Minimalist art filmmaker Nuri Bilge Ceylan
spent a long time crafting very personal and breathtakingly photographed tales. His work has never been big on plot, nor have they ever been anything other than glacially paced. Indeed, his general aesthetic isn't very welcoming to the impatient, though those willing to give their attention are always struck by something special. His black and white debut "The Town
" is a real toughie, containing less of a story and more of a collection of moments -- but without the presence of a narrative, Ceylan is free to discover and exhibit universal beauty that isn't dependent on deep characters or drama. A "scene" in a classroom becomes magical when a feather floats into the room, with a few children continually blowing it to stay in the air. Let the tales be told elsewhere, because without being too pretentious, this was life he was capturing in its most undiluted form.
After "The Town," general premises were established in succeeding films but were never much deeper than a logline. "Climates" was about a married couple (played by Ceylan and his wife Ebru) at the very last leg of their relationship -- and with that, the director explored guilt, passion, deceit and pettiness without resorting to theatrics. Followers were undeterred by the man's resolution to never shoot film again: the transition was harmless and fluent, plus, his eye for photography still remained.
But once 2008 arrived and "Three Monkeys
" rolled into theaters, there were huge changes at hand. He was no longer his own cinematographer (by choice this time: he acted in "Climates" and couldn't take on those duties), color correction was heavily employed, and some CGI effects even popped up now and then. The most obvious change, though, was the inclusion of a substantial plot. "Three Monkeys" was a political Andrei Tarkovsky
-esque thriller involving an accidental murder by a wealthy man and the family he convinces to cover-up for him. It was a weird growth spurt, but it still retained the quiet moments and minuscule amounts of dialogue he had normally engaged in. Oh, and it was still really good
Now, Ceylan hits back with something even more refined. "Once Upon a Time in Anatolia" is an ensemble epic, clocking in at two and a half hours with a full-blown story and plenty of dialogue to boot.

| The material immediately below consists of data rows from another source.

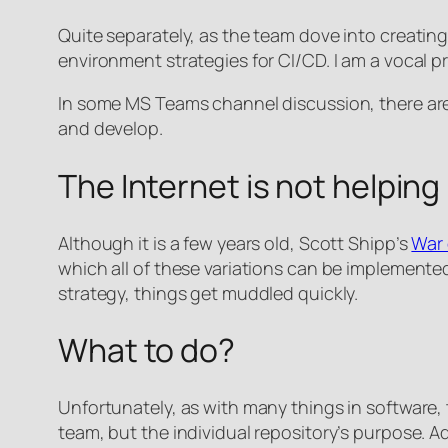
Quite separately, as the team dove into creati
environment strategies for CI/CD. I am a vocal 
In some MS Teams channel discussion, there are 
and develop.
The Internet is not helping
Although it is a few years old, Scott Shipp’s
War 
which all of these variations can be implemented
strategy, things get muddled quickly.
What to do?
Unfortunately, as with many things in software,
team, but the individual repository’s purpose. 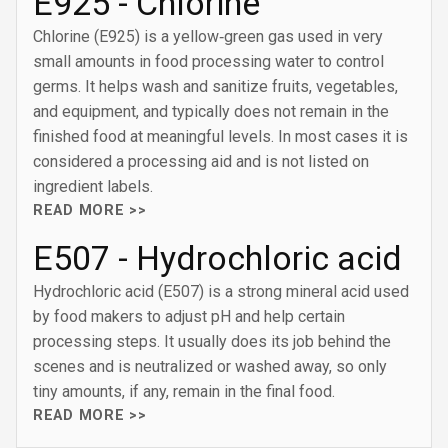
E925 - Chlorine
Chlorine (E925) is a yellow‑green gas used in very
small amounts in food processing water to control
germs. It helps wash and sanitize fruits, vegetables,
and equipment, and typically does not remain in the
finished food at meaningful levels. In most cases it is
considered a processing aid and is not listed on
ingredient labels.
READ MORE >>
E507 - Hydrochloric acid
Hydrochloric acid (E507) is a strong mineral acid used
by food makers to adjust pH and help certain
processing steps. It usually does its job behind the
scenes and is neutralized or washed away, so only
tiny amounts, if any, remain in the final food.
READ MORE >>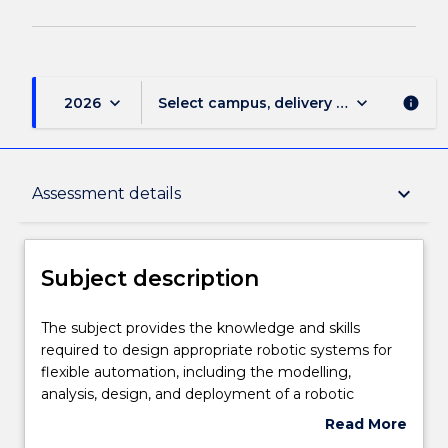
keyboard_arrow_down
keyboard_arrow_down
2026
Select campus, delivery mode, and sess
info
Subject description
keyboard_arrow_down
Assessment details
Delivery
Subject description
Teaching staff
The
The subject provides the knowledge and skills
subject
required to design appropriate robotic systems for
provides
flexible automation, including the modelling,
the
Engagement hours
analysis, design, and deployment of a robotic
knowledge
manipulator and its associated sensory systems. The
Read More
and
contents will consist of: Industrial robots, as a
about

Set in the Anatolian steppe in a single night, two murderers lead the police (and doctor) to the burial site of their victim. Things are complicated thanks to the hazy, alcohol-tinged memories of the guilty, and the team search in fits and starts before tiredly stopping at a local village to rest until morning. The cramped cars and continuing investigation force the men to bond, and their conversations reveal secrets about themselves and the truth behind the killing.
Mentioning that a movie has an overabundance of colloquies tends to send up a red flag (at least for this writer), but the filmmaker refuses to ever make it the center of the scene. Yes, it's full of rather strongly written banter, anecdotes and the occasional musing on life, but Ceylan would rather look at a landscape wide-shot of the men driving through large plains after sundown than focus on these discussions. It gives the movie a weird feeling as it's a bottled ensemble piece akin to something like "12 Angry Men
" -- except they're not trapped in a single room, but in the endless fields of Turkey.

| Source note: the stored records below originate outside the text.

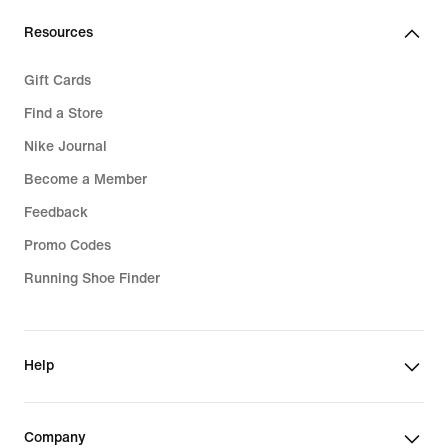
Resources
Gift Cards
Find a Store
Nike Journal
Become a Member
Feedback
Promo Codes
Running Shoe Finder
Help
Company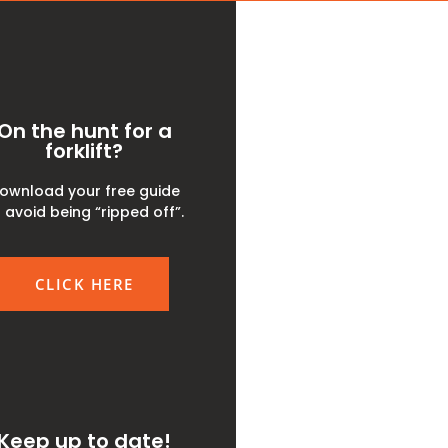
On the hunt for a
forklift?
ownload your free guide
 avoid being “ripped off”.
CLICK HERE
Keep up to date!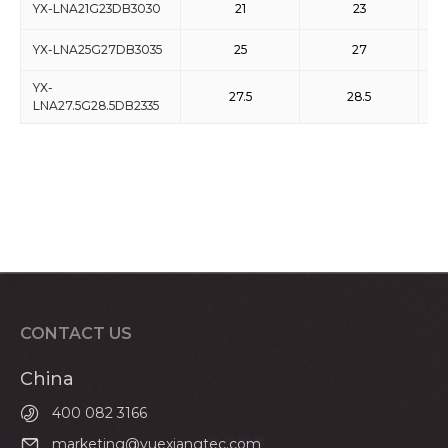
YX-LNA21G23DB3030
21
23
YX-LNA25G27DB3035
25
27
YX-
27.5
28.5
LNA27.5G28.5DB2335
CONTACT US
China
400 082 3166
marketing@yuexiangtec.com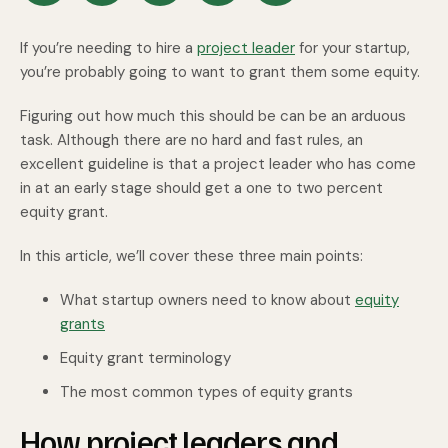
If you’re needing to hire a
project leader
for your startup,
you’re probably going to want to grant them some equity.
Figuring out how much this should be can be an arduous
task. Although there are no hard and fast rules, an
excellent guideline is that a project leader who has come
in at an early stage should get a one to two percent
equity grant.
In this article, we’ll cover these three main points:
What startup owners need to know about
equity
grants
Equity grant terminology
The most common types of equity grants
How project leaders and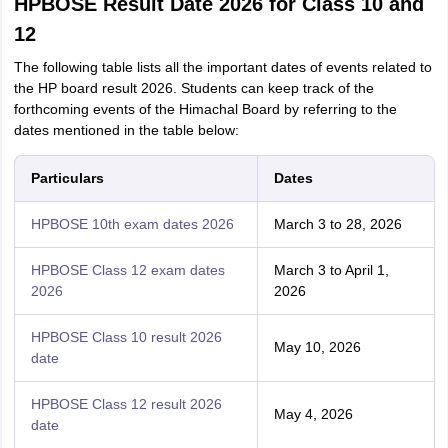
HPBOSE Result Date 2026 for Class 10 and
12
The following table lists all the important dates of events related to
the HP board result 2026. Students can keep track of the
forthcoming events of the Himachal Board by referring to the
dates mentioned in the table below:
Particulars
Dates
HPBOSE 10th exam dates 2026
March 3 to 28, 2026
HPBOSE Class 12 exam dates
March 3 to April 1,
2026
2026
HPBOSE Class 10 result 2026
May 10, 2026
date
HPBOSE Class 12 result 2026
May 4, 2026
date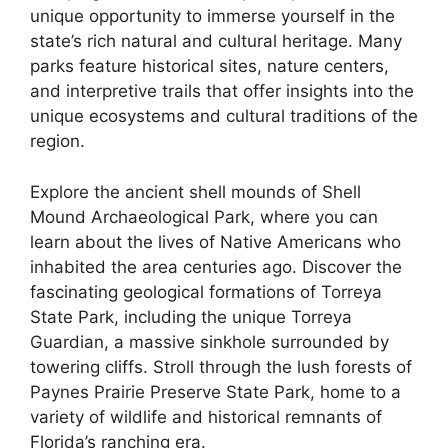
unique opportunity to immerse yourself in the
state’s rich natural and cultural heritage. Many
parks feature historical sites, nature centers,
and interpretive trails that offer insights into the
unique ecosystems and cultural traditions of the
region.
Explore the ancient shell mounds of Shell
Mound Archaeological Park, where you can
learn about the lives of Native Americans who
inhabited the area centuries ago. Discover the
fascinating geological formations of Torreya
State Park, including the unique Torreya
Guardian, a massive sinkhole surrounded by
towering cliffs. Stroll through the lush forests of
Paynes Prairie Preserve State Park, home to a
variety of wildlife and historical remnants of
Florida’s ranching era.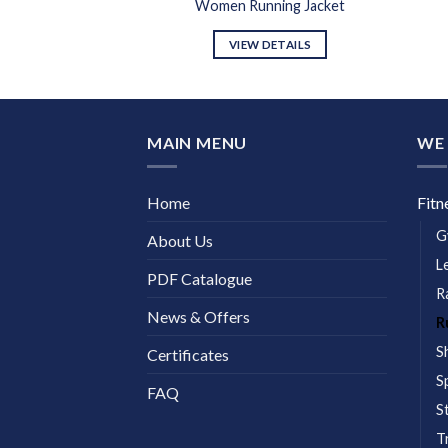
ing Jacket
Women Running Jacket
DETAILS
VIEW DETAILS
MAIN MENU
WE 
Home
Fitn
G
About Us
L
PDF Catalogue
R
News & Offers
R
S
Certificates
S
FAQ
S
T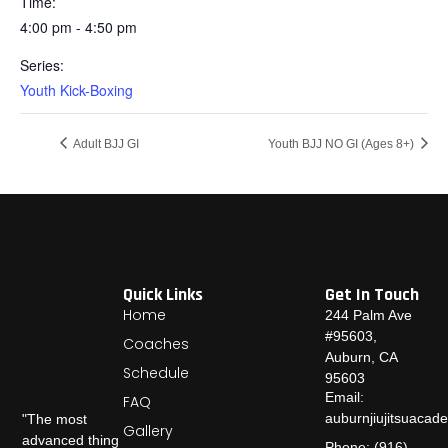
Time:
4:00 pm - 4:50 pm
Series:
Youth Kick-Boxing
Adult BJJ GI
Youth BJJ NO GI (Ages 8+)
Quick Links
Get In Touch
Home
244 Palm Ave
#95603,
Coaches
Auburn, CA
Schedule
95603
Email:
FAQ
auburnjiujitsuaca
"The most
Gallery
advanced thing
Phone: (916)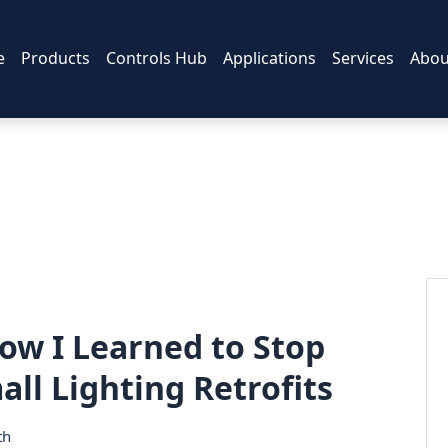
e
Products
Controls Hub
Applications
Services
Abou
ow I Learned to Stop
ll Lighting Retrofits
th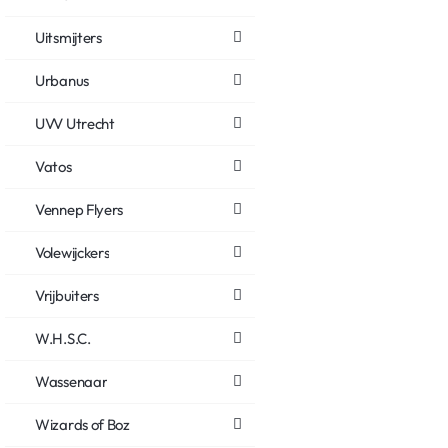
Uitsmijters
Urbanus
UVV Utrecht
Vatos
Vennep Flyers
Volewijckers
Vrijbuiters
W.H.S.C.
Wassenaar
Wizards of Boz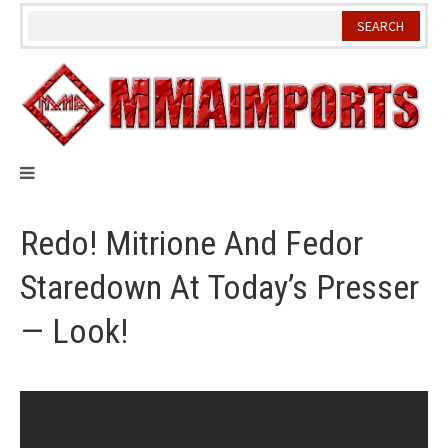
Skip
to
content
Redo! Mitrione And Fedor
Staredown At Today’s Presser
— Look!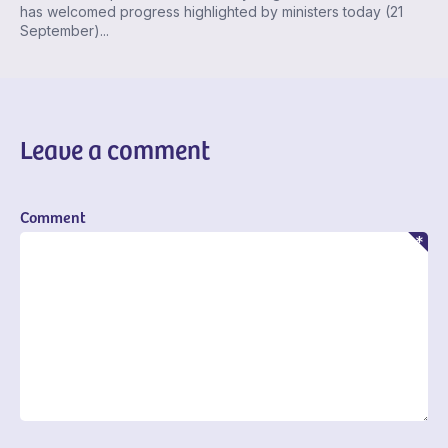
has welcomed progress highlighted by ministers today (21
September)...
Leave a comment
Comment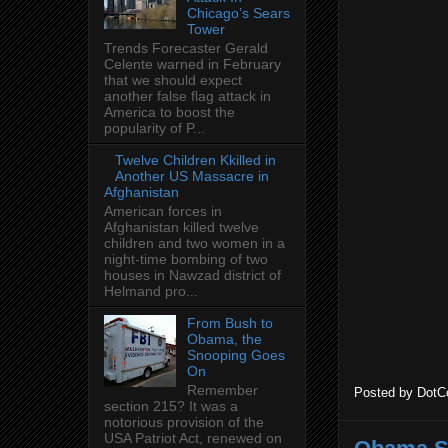
Chicago’s Sears
Tower
Trends Forecaster Gerald
Celente warned in February
that we should expect
another false flag attack in
America to boost the
popularity of P...
Twelve Children Kkilled in
Another US Massacre in
Afghanistan
American forces in
Afghanistan killed twelve
children and two women in a
night-time bombing of two
houses in Nawzad district of
Helmand pro...
From Bush to
Obama, the
Snooping Goes
On
Remember
Posted by
DotC
section 215? It was a
notorious provision of the
USA Patriot Act, renewed on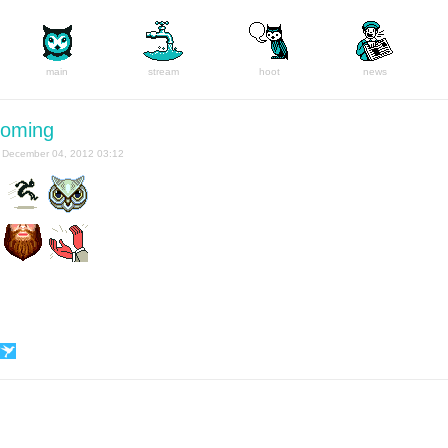
main
stream
hoot
news
coming
December 04, 2012 03:12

'Anatolia' is definitely the biggest thing this writing team (consisting of the director, his spouse and actor Ercan Kesal) have ever done, but their greenness doesn't show. Not only is each individual's personality well-defined, but they never force a plot point out of a character or moment, allowing them to exist on their own. For example, while in the village, the doctor comes across a gorgeous young woman and is instantly fixated on her. For one reason or another they don't connect, and later on he laments her being stuck in nowheresville wasting her beauty away. A real hack would reunite them in the end -- but the trio lets it be what it is, and the quick happening instead subtly shapes the doctor's behavior for the rest of the film.
Once the victim is finally found, an all-business approach is taken to both the body identification and following autopsy. The compounding of jargon saps out all of the emotion and makes the proceedings very cold; even the chief's furious reaction when they discover the man had been buried alive is defeated by the continuation of official paperwork. It's certainly an interesting angle to take, and although it admittedly makes a long movie feel even longer, it raises questions concerning society's detachment with death and the way someone's life is filed away alongside an endless amount of documents.
Winner of the Grand Prize of the Jury at the Cannes Film Festival, this Oscar-hopeful is an obvious attempt at a masterpiece by a masterful auteur. You can practically feel the exertion in every aspect of it, right down to the numbers on its timecode. Ceylan has reached a new level in his career with "Once Upon a Time in Anatolia" and we're more curious than ever to see where he goes next. As for whether it's really a masterpiece or not, we won't be so hasty to lay that kind of honor on it -- it definitely warrants another viewing if we're going to seriously consider it as such. That said, it's still without a doubt an exceptional movie that deserves all the plaudits it has received so far. [A]
This is a reprint of our review from the New York Film Festival.